The anti-graft agency disclosed the development in a statement shared on its official X account on Monday.

According to the EFCC, Thompson was brought before Justice Maureen Adaobi on eight counts bordering on obtaining money by false pretence, linked to purported investments in mineral resources and a deep-sea port business.

What the EFCC is saying

In its statement, the EFCC said Thompson allegedly obtained funds from victims, including Tammy Jensen, Peter Jensen, Kenneth Blad, and others, between April and December 2024.

The commission said the defendant presented himself as an investment facilitator, persuading the victims to commit funds to mining and deep-sea port projects that were later found to be fictitious.

“The Economic and Financial Crimes Commission,  EFCC, Uyo Zonal Directorate on Thursday January 29, 2026, arraigned Victor Ekpong Thompson before  Justice Maureen Adaobi of the Federal High Court sitting in Uyo for allegedly defrauding some Americans the sum of $525. 276 (Five Hundred And Twenty Five Thousand, Two Hundred And Seventy Six United States Dollars),” the statement read in part.

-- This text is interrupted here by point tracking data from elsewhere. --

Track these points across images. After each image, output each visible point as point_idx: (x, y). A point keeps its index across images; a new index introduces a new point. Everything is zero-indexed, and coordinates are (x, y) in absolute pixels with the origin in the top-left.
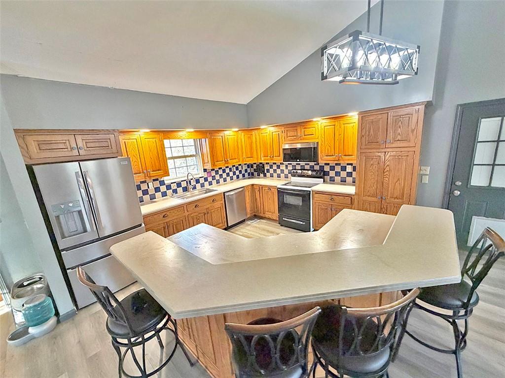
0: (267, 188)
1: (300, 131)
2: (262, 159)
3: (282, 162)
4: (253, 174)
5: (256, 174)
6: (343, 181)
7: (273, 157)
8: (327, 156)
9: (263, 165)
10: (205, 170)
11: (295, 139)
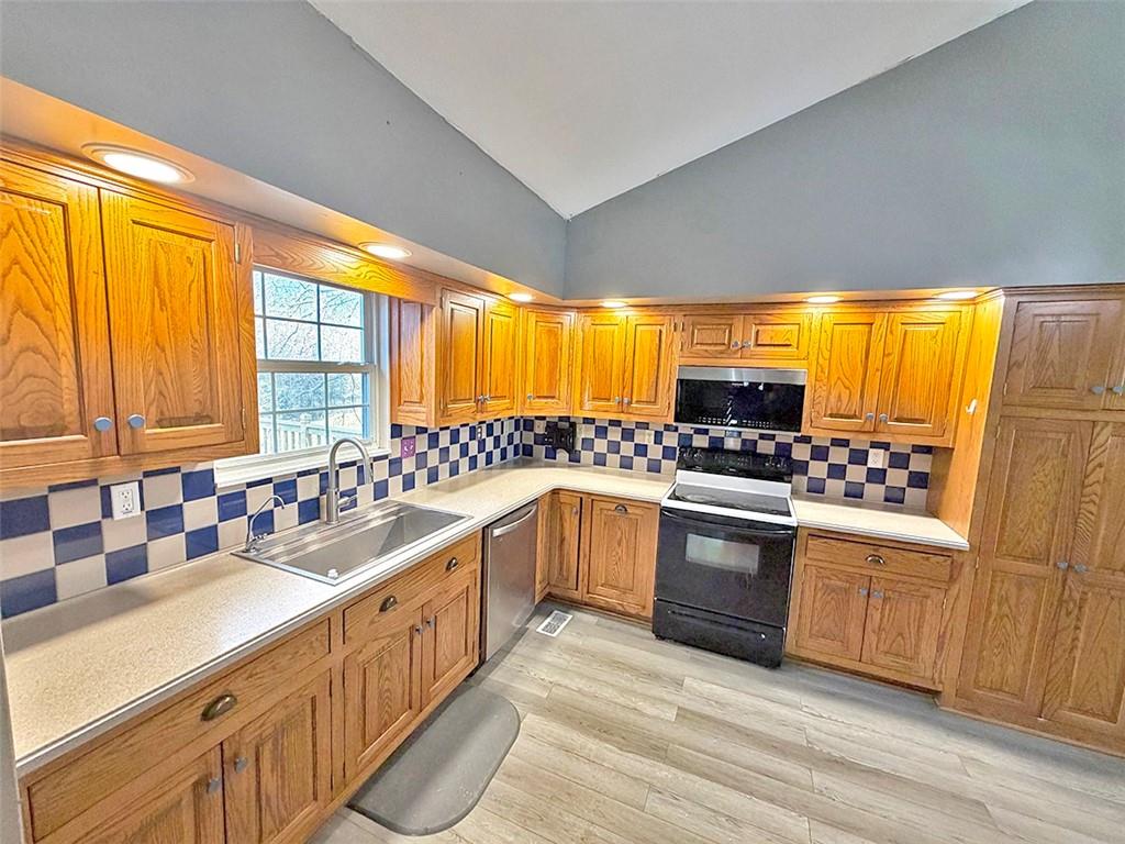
0: (613, 506)
1: (742, 331)
2: (588, 405)
3: (671, 421)
4: (528, 451)
5: (540, 450)
6: (854, 496)
7: (630, 403)
8: (831, 416)
9: (573, 425)
10: (396, 430)
11: (722, 352)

Details of the charges and court proceedings 

One of the charges alleged that Thompson fraudulently obtained $213,350 from the victims under the guise of joint investments.

The EFCC said the offence is contrary to Section 1(1)(b) of the Advance Fee Fraud and Other Related Offences Act, 2006.

  • The commission said Thompson pleaded not guilty when the charges were read in court.
  • Following his plea, the prosecution requested a trial date and asked the court to remand the defendant pending the determination of the case.
  • The defence, however, made an oral bail application, which the prosecution opposed.

Justice Adaobi adjourned the matter to March 19, 2026. The date was set for ruling on the bail application and commencement of the trial.

The court ordered that the defendant be remanded at the EFCC detention facility in Uyo.

Why it matters 

The arraignment comes amid a pattern of investment scams in Nigeria, with several cases over time involving Nigerians defrauding both local and foreign victims. This case highlights how some schemes target international investors under the guise of legitimate business opportunities.

  • Even the Securities and Exchange Commission (SEC) has repeatedly warned the Nigerian investing public to be cautious of fraudulent schemes, including Ponzi operations and unregistered digital asset platforms.
  • For example, CBEX reignited urgent calls for stricter government regulation and enforcement. Operating without any official social media presence, CBEX presented itself as a high-yield investment platform but ultimately left its users in financial disarray.

Its sudden collapse blocked investors from accessing their funds, causing losses exceeding N2.4 billion and exposing critical gaps in Nigeria’s regulatory framework for digital investments.

What you should know 

The EFCC has sustained its crackdown on financial crimes across Nigeria, focusing on corruption, contract fraud, and illicit financial flows.

  • In recent cases, the commission arraigned BFI Group Corporation and six individuals before the FCT High Court in Jabi, Abuja, over an alleged attempt to defraud the Central Bank of Nigeria (CBN) of €100 million using a fake Certificate of Capital Importation.
  • The EFCC also recovered N1.234 billion from Sujimoto Luxury Construction Limited over its failure to deliver 22 smart school projects in Enugu State.
  • In a separate case, the commission arraigned Alhaji Mohammed Danjuma over an alleged N2.2 billion fraud linked to the Multi-Sectoral Crisis Recovery Project (MCRP).

Beyond contract-related cases, the EFCC said it uncovered a N162 billion cryptocurrency-related fraud involving a commercial bank, six fintech firms, and several microfinance banks. The commission cited lapses in customer due diligence and anti-money laundering compliance during the 2024/2025 financial year.